Text:
Visible light communication (VLC) using LEDs has attracted significant attention recently for the future secure, license-free and electromagnetic-interference (EMI)-free optical wireless communication. Dimming technique in LED lamp is advantageous for energy efficiency. Color control can be performed in the red-green-blue (RGB) LEDs by using dimming technique. It is highly desirable to employ dimming technique to provide simultaneous color and dimming control and high speed VLC. Here, we proposed and demonstrated a LED dimming control using dimming-discrete-multi-tone (DMT) modulation. High speed DMT-based VLC with simultaneous color and dimming control is demonstrated for the first time to the best of our knowledge. Demonstration and analyses for several modulation conditions and transmission distances are performed, for instance, demonstrating the data rate of 103.5 Mb/s (using RGB LED) with fast Fourier transform (FFT) size of 512.
© 2014 Optical Society of America
The prosperity of light-emitting diode (LED) technologies has made LED a competitive illumination choice compared to traditional fluorescent light sources. LED has larger modulation bandwidth; hence it encourages the applications of simultaneous illumination and high speed visible light communication (VLC) [1–3].
Generating human-comfortable white light is a critical issue for LEDs. One common technique used is mixing red (R), green (G), and blue (B) LEDs to generate white light. According to CIE 1931 system, illumination source with arbitrary color can be generated by adequately mixing different ratios among R, G, and B LEDs. Additionally, wavelength-division multiplexing (WDM) technique can be used to triply increase the VLC bandwidth by using RGB LEDs. This is especially beneficial for the bandwidth limited VLC system.

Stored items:
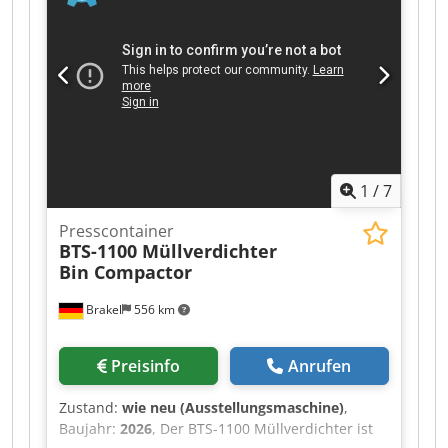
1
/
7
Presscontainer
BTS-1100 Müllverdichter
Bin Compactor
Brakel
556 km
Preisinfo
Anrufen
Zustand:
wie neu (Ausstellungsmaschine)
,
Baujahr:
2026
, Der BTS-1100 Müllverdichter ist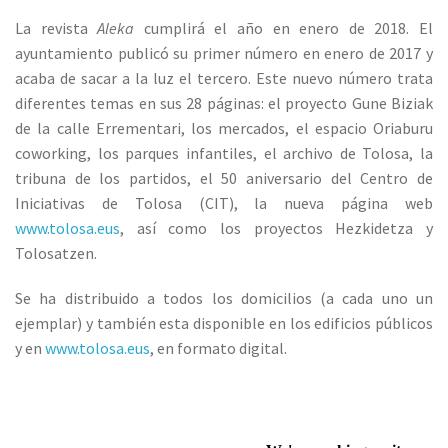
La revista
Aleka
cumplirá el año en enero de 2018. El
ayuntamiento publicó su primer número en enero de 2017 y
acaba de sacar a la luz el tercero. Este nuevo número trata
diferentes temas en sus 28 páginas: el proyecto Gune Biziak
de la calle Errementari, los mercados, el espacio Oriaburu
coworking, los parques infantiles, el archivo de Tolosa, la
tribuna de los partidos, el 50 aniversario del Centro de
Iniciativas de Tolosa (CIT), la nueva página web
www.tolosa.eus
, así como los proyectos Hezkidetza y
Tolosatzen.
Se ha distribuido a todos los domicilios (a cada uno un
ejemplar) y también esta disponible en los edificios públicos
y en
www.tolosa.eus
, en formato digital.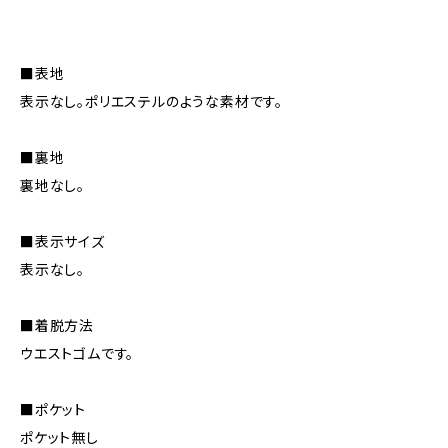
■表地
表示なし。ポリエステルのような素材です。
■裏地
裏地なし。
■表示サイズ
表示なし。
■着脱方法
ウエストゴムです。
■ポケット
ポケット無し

What you need to do:
(1) According to the text on LED visible light communication, what data rate was demonstrated with an RGB LED at an FFT size of 512?
(2) Substitute "combining" for "mixing" and write out the passage from the text on LED visible light communication starting with "Generating human-comfortable white" and going on through "limited VLC system.".
The listing has no connection to the text on LED visible light communication.

Solved tasks:
(1) 103.5 Mb/s

(2)
Generating human-comfortable white light is a critical issue for LEDs. One common technique used is combining red (R), green (G), and blue (B) LEDs to generate white light. According to CIE 1931 system, illumination source with arbitrary color can be generated by adequately combining different ratios among R, G, and B LEDs. Additionally, wavelength-division multiplexing (WDM) technique can be used to triply increase the VLC bandwidth by using RGB LEDs. This is especially beneficial for the bandwidth limited VLC system.